Second, in some cases, JOIN performance can be dramatically affected by NULLS. (see: https://sqlperformance.com/2015/11/sql-plan/hash-joins-on-nullable-columns).

Third, all things being equal, INNER JOINS are faster than OUTER JOINS. If you know all of your concept_id fields have a value, you can use inner joins. If concept_id fields can have NULLs, you must use outer joins. Considering the number of concept_id fields which must be joined back to the Concept table, that can be a huge performance issue.

However, I agree that performance is not the major issue. The main reason to not have nulls is because it is more accurate and less prone to error.

Given the third point above, if your concept_id field does not have nulls, it is immaterial whether you use an inner join or an outer join. The result will be the same. However, if you have nulls in a join field, inner and outer joins will return different results.

Similarly, a nullable field in a WHERE clause can return different result whether or not you use ISNULL or COALESCE functions.

Because NULL means “Unknown”, its use adds a level of uncertainty which the explicit use of zero eliminates.

Chris_Knoll · April 16, 2019, 10:21pm

There’s an index for that:

The specific case was the table in question has all nulls in the left table joined to a table with all nulls in the other column…not really a case we’d experence here, and it was specifically engineered to demonstrate a limitation of the optimizer. But, ok, yes, in that specific case, you get a performance problem.

If you only want records that actually have concept IDs you will need to join on the concept column and then add a WHERE CONCEPT_ID != 0 everyplace. The LEFT join in this case at least is explicit by indicating 'even if you don’t find a matching conceptID, return the row.

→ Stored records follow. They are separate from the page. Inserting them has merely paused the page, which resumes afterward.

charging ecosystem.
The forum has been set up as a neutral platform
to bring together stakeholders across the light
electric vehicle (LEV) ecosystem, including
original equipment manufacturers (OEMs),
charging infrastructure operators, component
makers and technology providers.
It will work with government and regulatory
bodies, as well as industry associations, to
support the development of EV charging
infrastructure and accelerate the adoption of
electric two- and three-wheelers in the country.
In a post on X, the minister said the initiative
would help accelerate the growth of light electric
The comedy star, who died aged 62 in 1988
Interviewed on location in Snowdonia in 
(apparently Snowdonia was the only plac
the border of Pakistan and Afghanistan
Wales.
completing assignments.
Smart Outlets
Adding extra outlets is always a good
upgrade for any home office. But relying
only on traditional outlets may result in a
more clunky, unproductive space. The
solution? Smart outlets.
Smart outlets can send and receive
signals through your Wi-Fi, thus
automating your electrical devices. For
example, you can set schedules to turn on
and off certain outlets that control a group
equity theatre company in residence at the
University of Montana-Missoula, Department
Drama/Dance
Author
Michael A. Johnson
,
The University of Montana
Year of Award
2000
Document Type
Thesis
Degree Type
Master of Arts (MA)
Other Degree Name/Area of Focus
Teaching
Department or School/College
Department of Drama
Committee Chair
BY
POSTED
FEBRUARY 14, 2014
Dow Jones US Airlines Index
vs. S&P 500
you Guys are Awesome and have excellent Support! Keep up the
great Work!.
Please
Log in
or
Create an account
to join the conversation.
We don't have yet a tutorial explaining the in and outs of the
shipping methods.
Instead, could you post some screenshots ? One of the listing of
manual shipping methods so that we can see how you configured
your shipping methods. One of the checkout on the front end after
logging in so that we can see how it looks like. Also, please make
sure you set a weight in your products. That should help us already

Same as above, you have to resort to ‘where concept_id != 0’ where the prior inner join on the nullable column would have removed those.

Null doesn’t mean ‘unknown’, it means ‘no value’. When you do a left join and get a null value on the right-side column, the null doesn’t mean ‘I do not know what the value of the right-side column is’ it means 'the right side has no value because the join did not match.

Because of this, it is reasonable that we have a value of ‘unknown value’ (concept_id = 0) vs. a ‘null’ value which represents ‘there is no value’. There’s a lot of discussion on this here: CONCEPT_ID (to NULL or not to NULL) [THEMIS WG3]

Not sure what you mean here? Can you provide an example?

All this aside, I feel this has taken the thread off-topic. You can follow up with this on this thread: CONCEPT_ID (to NULL or not to NULL) [THEMIS WG3] because it is talking specifically about NULL use.

Adam_Black · April 19, 2019, 3:53pm

Thanks for the discussion everyone. @Christian_Reich definitely answered my initial question but this discussion spurred another question about how important various choices in the CDM implementation are for database performance that I posted here: What are the most important affect database performance issues to consider when setting up and OMOP CDM?